Without pausing, she sprinted the rest of the way to the car, relieved that she didn’t see a body sprawled on the road. “Hey, mister!” she called. “Where are you?”
“I’m in here.”
Slowing her pace for the first time, Helen walked hesitantly to the gaping hole that had been the driver’s door. She peered into the car’s interior at the tasseled tops of a pair of oxblood loafers and the twin peaks of bent knees encased in perfectly creased tan chinos. “You okay?” she asked.
The knees parted and an ashen face lifted from the passenger seat. Deep brown eyes stared at her with numb shock. After a moment, the man squinted and exhaled a burst of air. “I don’t think I’ll ever be okay again in my life,” he said in a hoarse whisper.
“At least you fell back into the car instead of onto the road,” Helen said. Spotting his cell phone, she picked it up and examined the keypad to see that the battery light was on. “You need an ambulance?”
“No, I don’t think so.”
She reached into the car between his thighs. “Here, give me your hand.”
He did, and she pulled him upright.
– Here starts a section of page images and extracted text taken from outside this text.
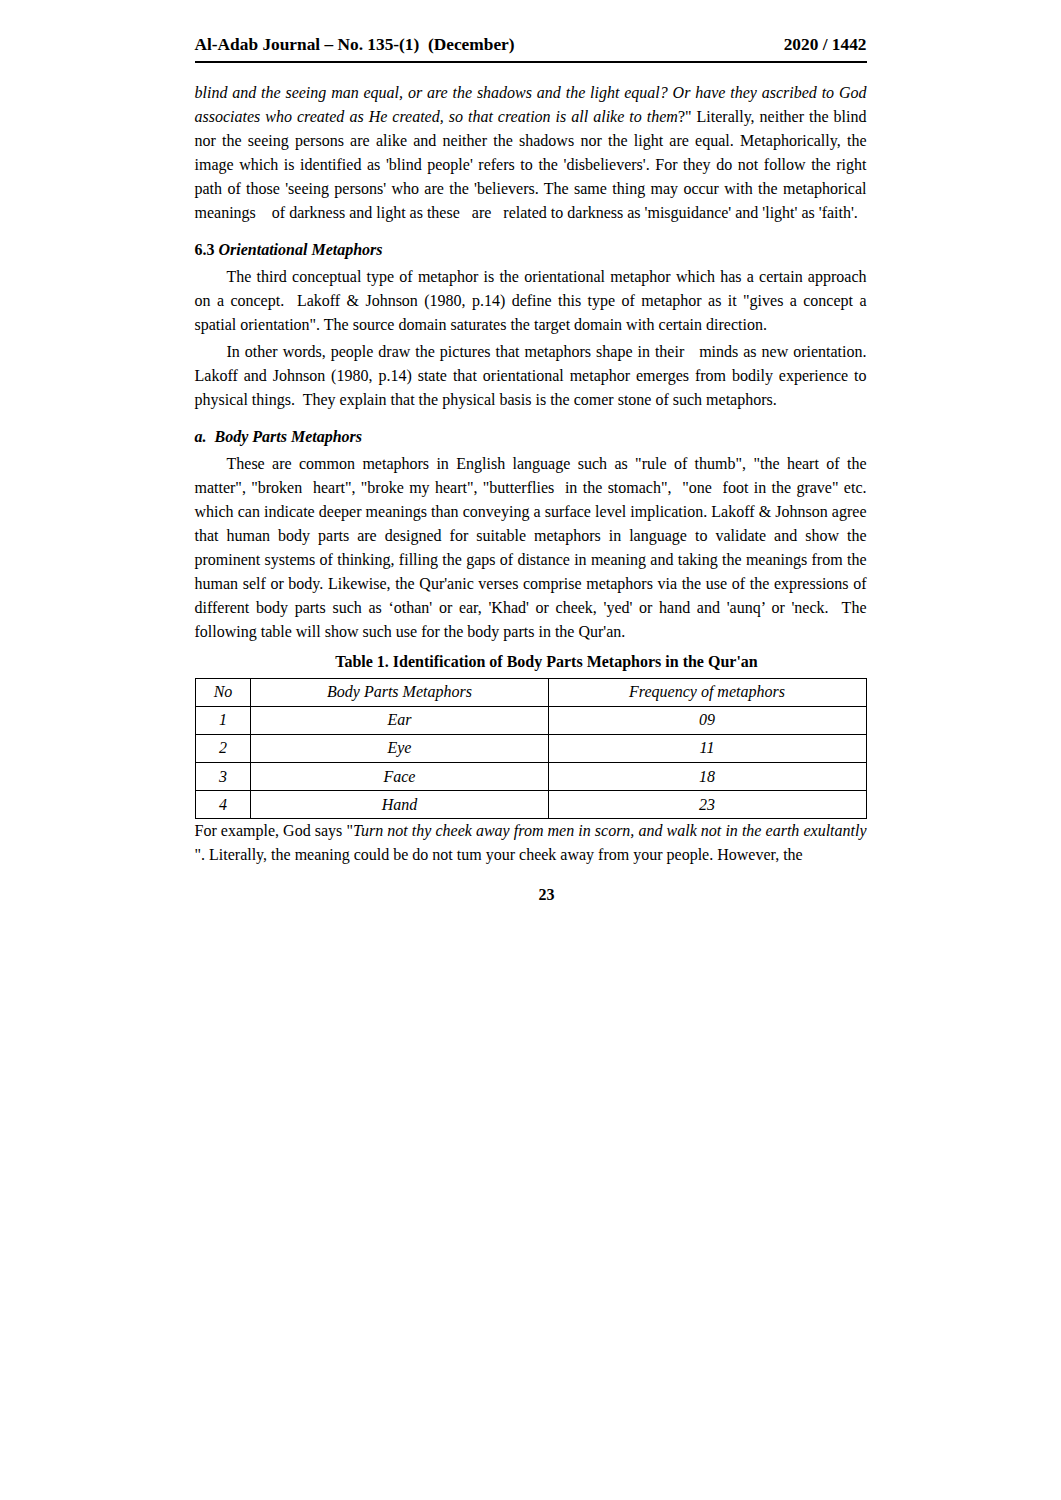Al-Adab Journal – No. 135-(1) (December) 2020 / 1442
blind and the seeing man equal, or are the shadows and the light equal? Or have they ascribed to God associates who created as He created, so that creation is all alike to them?" Literally, neither the blind nor the seeing persons are alike and neither the shadows nor the light are equal. Metaphorically, the image which is identified as 'blind people' refers to the 'disbelievers'. For they do not follow the right path of those 'seeing persons' who are the 'believers. The same thing may occur with the metaphorical meanings of darkness and light as these are related to darkness as 'misguidance' and 'light' as 'faith'.
6.3 Orientational Metaphors
The third conceptual type of metaphor is the orientational metaphor which has a certain approach on a concept. Lakoff & Johnson (1980, p.14) define this type of metaphor as it "gives a concept a spatial orientation". The source domain saturates the target domain with certain direction.
In other words, people draw the pictures that metaphors shape in their minds as new orientation. Lakoff and Johnson (1980, p.14) state that orientational metaphor emerges from bodily experience to physical things. They explain that the physical basis is the comer stone of such metaphors.
a. Body Parts Metaphors
These are common metaphors in English language such as "rule of thumb", "the heart of the matter", "broken heart", "broke my heart", "butterflies in the stomach", "one foot in the grave" etc. which can indicate deeper meanings than conveying a surface level implication. Lakoff & Johnson agree that human body parts are designed for suitable metaphors in language to validate and show the prominent systems of thinking, filling the gaps of distance in meaning and taking the meanings from the human self or body. Likewise, the Qur'anic verses comprise metaphors via the use of the expressions of different body parts such as ‘othan' or ear, 'Khad' or cheek, 'yed' or hand and 'aunq’ or 'neck. The following table will show such use for the body parts in the Qur'an.
Table 1. Identification of Body Parts Metaphors in the Qur'an
| No | Body Parts Metaphors | Frequency of metaphors |
| --- | --- | --- |
| 1 | Ear | 09 |
| 2 | Eye | 11 |
| 3 | Face | 18 |
| 4 | Hand | 23 |
For example, God says "Turn not thy cheek away from men in scorn, and walk not in the earth exultantly ". Literally, the meaning could be do not tum your cheek away from your people. However, the
23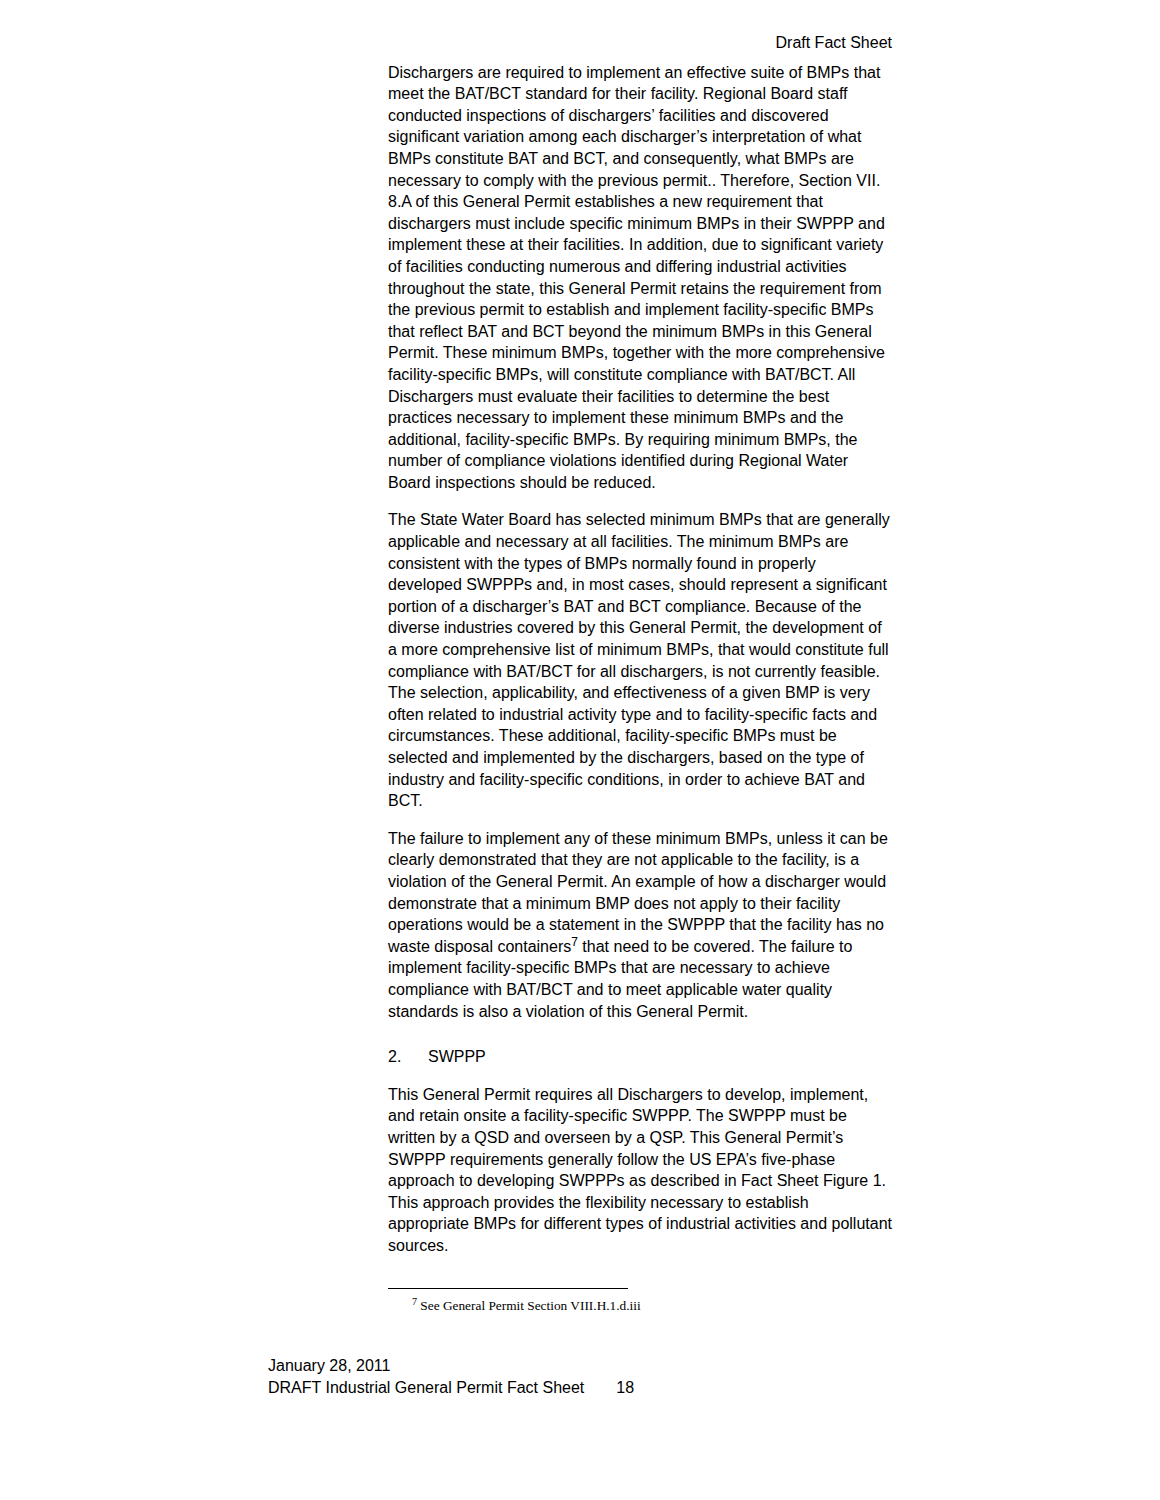Draft Fact Sheet
Dischargers are required to implement an effective suite of BMPs that meet the BAT/BCT standard for their facility. Regional Board staff conducted inspections of dischargers’ facilities and discovered significant variation among each discharger’s interpretation of what BMPs constitute BAT and BCT, and consequently, what BMPs are necessary to comply with the previous permit.. Therefore, Section VII. 8.A of this General Permit establishes a new requirement that dischargers must include specific minimum BMPs in their SWPPP and implement these at their facilities. In addition, due to significant variety of facilities conducting numerous and differing industrial activities throughout the state, this General Permit retains the requirement from the previous permit to establish and implement facility-specific BMPs that reflect BAT and BCT beyond the minimum BMPs in this General Permit. These minimum BMPs, together with the more comprehensive facility-specific BMPs, will constitute compliance with BAT/BCT. All Dischargers must evaluate their facilities to determine the best practices necessary to implement these minimum BMPs and the additional, facility-specific BMPs. By requiring minimum BMPs, the number of compliance violations identified during Regional Water Board inspections should be reduced.
The State Water Board has selected minimum BMPs that are generally applicable and necessary at all facilities. The minimum BMPs are consistent with the types of BMPs normally found in properly developed SWPPPs and, in most cases, should represent a significant portion of a discharger’s BAT and BCT compliance. Because of the diverse industries covered by this General Permit, the development of a more comprehensive list of minimum BMPs, that would constitute full compliance with BAT/BCT for all dischargers, is not currently feasible. The selection, applicability, and effectiveness of a given BMP is very often related to industrial activity type and to facility-specific facts and circumstances. These additional, facility-specific BMPs must be selected and implemented by the dischargers, based on the type of industry and facility-specific conditions, in order to achieve BAT and BCT.
The failure to implement any of these minimum BMPs, unless it can be clearly demonstrated that they are not applicable to the facility, is a violation of the General Permit. An example of how a discharger would demonstrate that a minimum BMP does not apply to their facility operations would be a statement in the SWPPP that the facility has no waste disposal containers7 that need to be covered. The failure to implement facility-specific BMPs that are necessary to achieve compliance with BAT/BCT and to meet applicable water quality standards is also a violation of this General Permit.
2. SWPPP
This General Permit requires all Dischargers to develop, implement, and retain onsite a facility-specific SWPPP. The SWPPP must be written by a QSD and overseen by a QSP. This General Permit’s SWPPP requirements generally follow the US EPA’s five-phase approach to developing SWPPPs as described in Fact Sheet Figure 1. This approach provides the flexibility necessary to establish appropriate BMPs for different types of industrial activities and pollutant sources.
7 See General Permit Section VIII.H.1.d.iii
January 28, 2011
DRAFT Industrial General Permit Fact Sheet18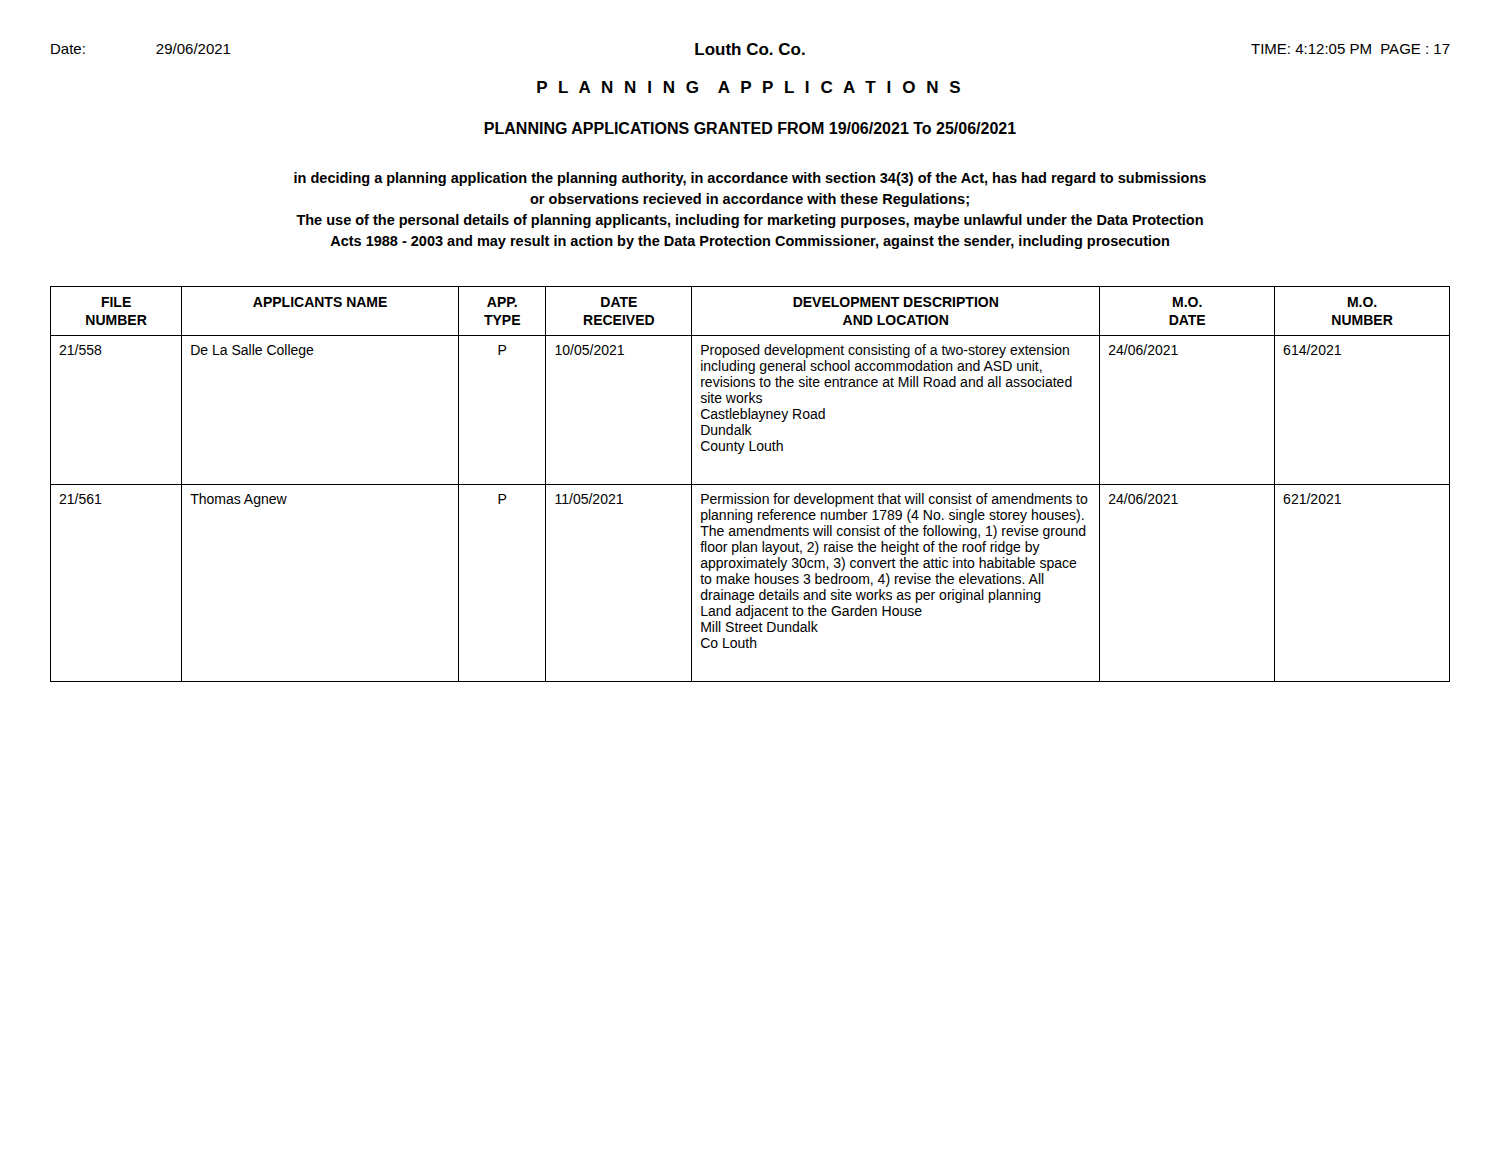Date: 29/06/2021
Louth Co. Co.
TIME: 4:12:05 PM PAGE : 17
P L A N N I N G A P P L I C A T I O N S
PLANNING APPLICATIONS GRANTED FROM 19/06/2021 To 25/06/2021
in deciding a planning application the planning authority, in accordance with section 34(3) of the Act, has had regard to submissions
or observations recieved in accordance with these Regulations;
The use of the personal details of planning applicants, including for marketing purposes, maybe unlawful under the Data Protection
Acts 1988 - 2003 and may result in action by the Data Protection Commissioner, against the sender, including prosecution
| FILE NUMBER | APPLICANTS NAME | APP. TYPE | DATE RECEIVED | DEVELOPMENT DESCRIPTION AND LOCATION | M.O. DATE | M.O. NUMBER |
| --- | --- | --- | --- | --- | --- | --- |
| 21/558 | De La Salle College | P | 10/05/2021 | Proposed development consisting of a two-storey extension including general school accommodation and ASD unit, revisions to the site entrance at Mill Road and all associated site works Castleblayney Road Dundalk County Louth | 24/06/2021 | 614/2021 |
| 21/561 | Thomas Agnew | P | 11/05/2021 | Permission for development that will consist of amendments to planning reference number 1789 (4 No. single storey houses). The amendments will consist of the following, 1) revise ground floor plan layout, 2) raise the height of the roof ridge by approximately 30cm, 3) convert the attic into habitable space to make houses 3 bedroom, 4) revise the elevations. All drainage details and site works as per original planning Land adjacent to the Garden House Mill Street Dundalk Co Louth | 24/06/2021 | 621/2021 |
Once his feet hit the road, he gaped at the mangled mess in the car’s framework that had once connected the driver’s panel to the rest of the vehicle. “The door’s gone,” he said.
Helen pointed down the road. “No, it isn’t. It’s right there.”
He leaned out. “Oh, right. My mistake.”
Deciding the guy wasn’t hurt, Helen held the phone toward him. “You might need to use this.”
He remained motionless while she set the phone in his hand. “I was sort of trying to use it when you dissected the car,” he said.
She wiped her damp palm along the pocket of her shorts. “Yeah, I saw you with the phone. You lost, or something?” Scrutinizing his automobile, which she now noticed was a Lincoln Town Car and would probably cost about a million bucks to fix, she added with a mental wince, “You’re new to Heron Point, right? That would explain why you’d pulled over in such a dangerous place.”
His eyebrows arched in astonishment. “What do you mean, ‘dangerous’?”
“This is a busy road. All the locals know you can’t just park your car on the side like you did.” She shrugged her shoulders with all the bravado she could muster. “Makes you a target for oncoming traffic.”
He stood up, towering over her by several inches. “Oh, sure. A target for any vehicle that barrels around that curve at sixty miles an hour.” He nodded toward the Suburban, which was idling like a tethered dinosaur, smoke hissing from its radiator. “And, by the way, that death trap of yours is the only car that’s come down this busy road in the last ten minutes. I should know. I’ve been waiting to hail the first vehicle that showed up.” He wiped a drop of sweat from his forehead and stared at it on the back of his hand as if he’d never perspired before. “Just my luck, you were driving it.”